### Exercise
Leave out the pictures and restate the rest of the data exactly.

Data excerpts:
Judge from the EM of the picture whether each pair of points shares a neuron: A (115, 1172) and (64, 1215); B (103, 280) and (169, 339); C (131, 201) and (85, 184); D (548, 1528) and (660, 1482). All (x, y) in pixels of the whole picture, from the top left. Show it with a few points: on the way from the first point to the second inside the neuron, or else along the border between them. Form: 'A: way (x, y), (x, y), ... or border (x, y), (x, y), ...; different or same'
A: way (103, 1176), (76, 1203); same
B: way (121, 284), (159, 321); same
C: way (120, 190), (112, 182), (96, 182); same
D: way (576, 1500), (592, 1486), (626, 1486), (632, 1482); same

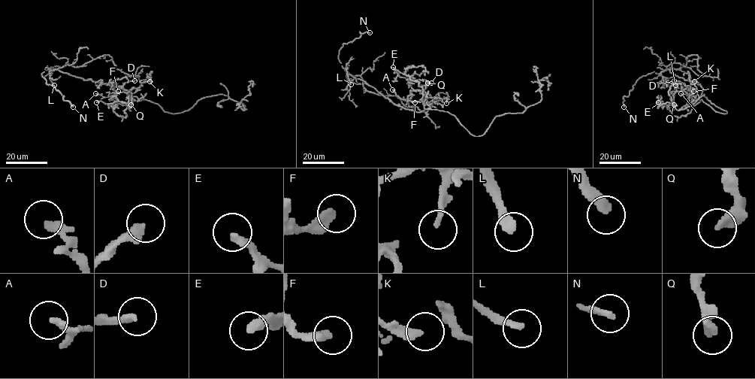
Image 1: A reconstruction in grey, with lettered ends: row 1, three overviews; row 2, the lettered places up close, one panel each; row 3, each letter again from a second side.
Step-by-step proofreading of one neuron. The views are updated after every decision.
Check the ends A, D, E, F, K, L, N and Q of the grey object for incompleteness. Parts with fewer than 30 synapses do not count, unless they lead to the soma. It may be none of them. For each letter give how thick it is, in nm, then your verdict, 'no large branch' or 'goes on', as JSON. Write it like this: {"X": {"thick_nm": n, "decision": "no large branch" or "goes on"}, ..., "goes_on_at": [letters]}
{"A": {"thick_nm": 280, "decision": "no large branch"}, "D": {"thick_nm": 280, "decision": "goes on"}, "E": {"thick_nm": 280, "decision": "no large branch"}, "F": {"thick_nm": 320, "decision": "no large branch"}, "K": {"thick_nm": 240, "decision": "no large branch"}, "L": {"thick_nm": 300, "decision": "goes on"}, "N": {"thick_nm": 280, "decision": "goes on"}, "Q": {"thick_nm": 320, "decision": "no large branch"}, "goes_on_at": ["D", "L", "N"]}

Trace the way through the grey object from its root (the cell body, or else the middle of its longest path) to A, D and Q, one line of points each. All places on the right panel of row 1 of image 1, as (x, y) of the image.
A: (702, 91), (700, 101), (693, 105), (690, 97), (681, 93)
D: (702, 91), (697, 99), (682, 89), (681, 82), (674, 80)
Q: (702, 91), (697, 99), (684, 91), (677, 91), (673, 95), (674, 104)

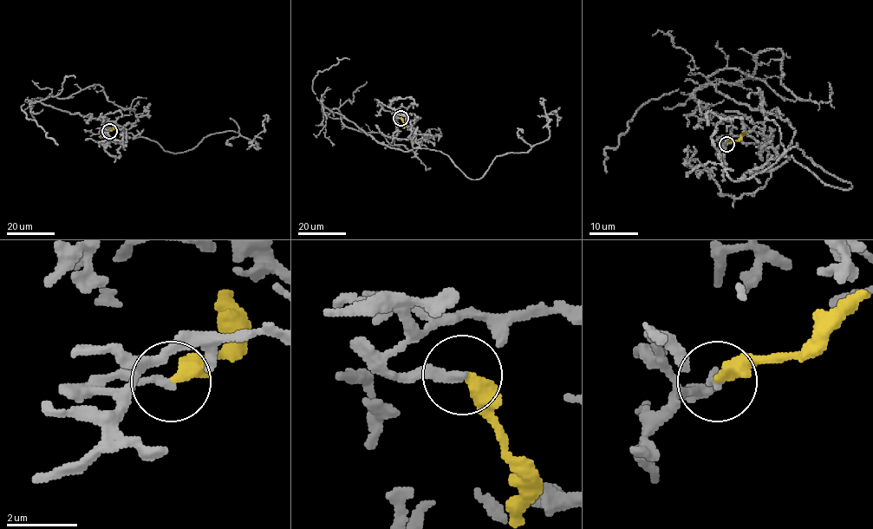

### Result of this task
Judge from the EM of the picture whether each pair of points shares a neuron: A (115, 1172) and (64, 1215); B (103, 280) and (169, 339); C (131, 201) and (85, 184); D (548, 1528) and (660, 1482). All (x, y) in pixels of the whole picture, from the top left. Show it with a few points: on the way from the first point to the second inside the neuron, or else along the border between them. Form: 'A: way (x, y), (x, y), ... or border (x, y), (x, y), ...; different or same'
A: way (103, 1176), (76, 1203); same
B: way (121, 284), (159, 321); same
C: way (120, 190), (112, 182), (96, 182); same
D: way (576, 1500), (592, 1486), (626, 1486), (632, 1482); same

Image 1: A reconstruction in grey, with lettered ends: row 1, three overviews; row 2, the lettered places up close, one panel each; row 3, each letter again from a second side.
Step-by-step proofreading of one neuron. The views are updated after every decision.
Check the ends A, D, E, F, K, L, N and Q of the grey object for incompleteness. Parts with fewer than 30 synapses do not count, unless they lead to the soma. It may be none of them. For each letter give how thick it is, in nm, then your verdict, 'no large branch' or 'goes on', as JSON. Write it like this: {"X": {"thick_nm": n, "decision": "no large branch" or "goes on"}, ..., "goes_on_at": [letters]}
{"A": {"thick_nm": 280, "decision": "no large branch"}, "D": {"thick_nm": 280, "decision": "goes on"}, "E": {"thick_nm": 280, "decision": "no large branch"}, "F": {"thick_nm": 320, "decision": "no large branch"}, "K": {"thick_nm": 240, "decision": "no large branch"}, "L": {"thick_nm": 300, "decision": "goes on"}, "N": {"thick_nm": 280, "decision": "goes on"}, "Q": {"thick_nm": 320, "decision": "no large branch"}, "goes_on_at": ["D", "L", "N"]}

Trace the way through the grey object from its root (the cell body, or else the middle of its longest path) to A, D and Q, one line of points each. All places on the right panel of row 1 of image 1, as (x, y) of the image.
A: (702, 91), (700, 101), (693, 105), (690, 97), (681, 93)
D: (702, 91), (697, 99), (682, 89), (681, 82), (674, 80)
Q: (702, 91), (697, 99), (684, 91), (677, 91), (673, 95), (674, 104)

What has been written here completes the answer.